Mr. Gerard, 54, has served as President of the Company since February 2021 and Chief Operating Officer since January 2017. He previously served as President for the South Central Region of Kindred at Home, a division of Kindred Healthcare, Inc., a healthcare services company, from 2015 to 2016. Prior to his role as Regional President, Mr. Gerard was the Chief Operating Officer at Kindred at Home from 2014 to 2015. Mr. Gerard joined Kindred in 2012 as Regional Vice President when Kindred acquired IntegraCare Holdings, Inc., a home health, hospice and community care agency based in Grapevine, Texas. Mr.
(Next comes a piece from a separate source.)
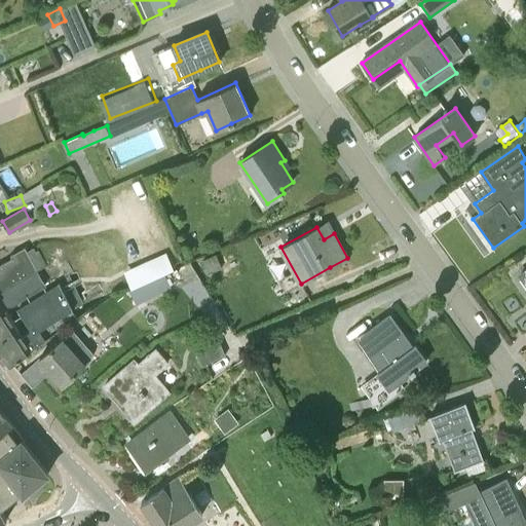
[(0,291),(21,282),(38,271),(37,270),(47,265),(39,250),(36,251),(34,247),(27,251),(25,247),(10,255),(12,258),(0,264),(0,291)]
Gerard was an original founder of IntegraCare in 1998 and served as its President and Chief Executive Officer from 2007 to 2012.
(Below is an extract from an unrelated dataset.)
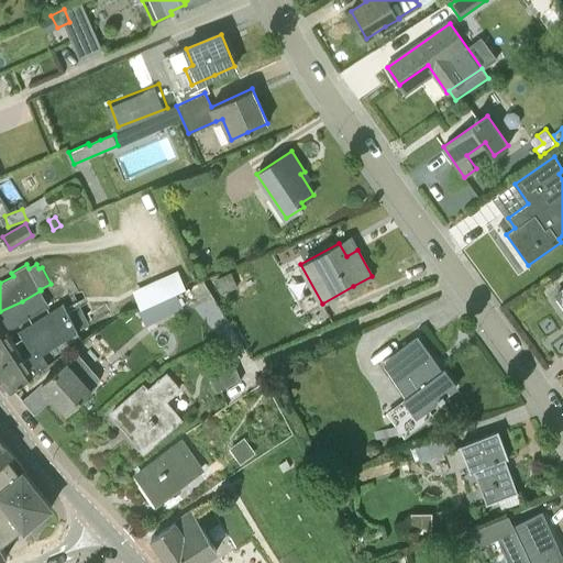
[(178,271),(133,290),(141,309),(155,302),(178,293),(186,289),(178,271)]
Other than as set forth in this Current Report on Form 8-K, there are no arrangements or understandings between Mr. Gerard and any other person pursuant to which Mr. Gerard was appointed as an officer and elected as a director. Mr. Gerard does not have any family relationship with any director or executive officer of the Company or any person nominated or chosen by the Company to become a director or executive officer. There are no transactions in which Mr. Gerard has an interest requiring disclosure under Item 404(a) of Regulation S-K.
Compensation Arrangements
On December 16, 2021, the Amended and Restated Employment Agreement by and among the Company, Mr. Kusserow, and Amedisys Holding, L.L.C., dated as of September 27, 2018, as amended by Amendment to Amended and Restated Employment Agreement, dated as of February 18, 2021 (the “Employment Agreement”), terminated by its terms. Mr. Kusserow’s employment with the Company has continued without a formal employment agreement since the end of the term of the Employment Agreement. On January 6, 2022, the Compensation Committee of the Board (the “Compensation Committee”) approved the terms of the compensation that will be payable to Mr. Kusserow in 2022 (the “2022 Compensation Package”). The 2022 Compensation Package provides for the following compensation for Mr. Kusserow in 2022: (i) a base salary of $900,000, which reflects no change from his current base salary, (ii) no annual bonus, and (iii) a one-time special equity award grant, comprised of a mix of time-based restricted stock units and performance-based restricted stock units valued at $3.5 million, in recognition of Mr. Kusserow’s service to the Company and to incentivize his continued service to the Company.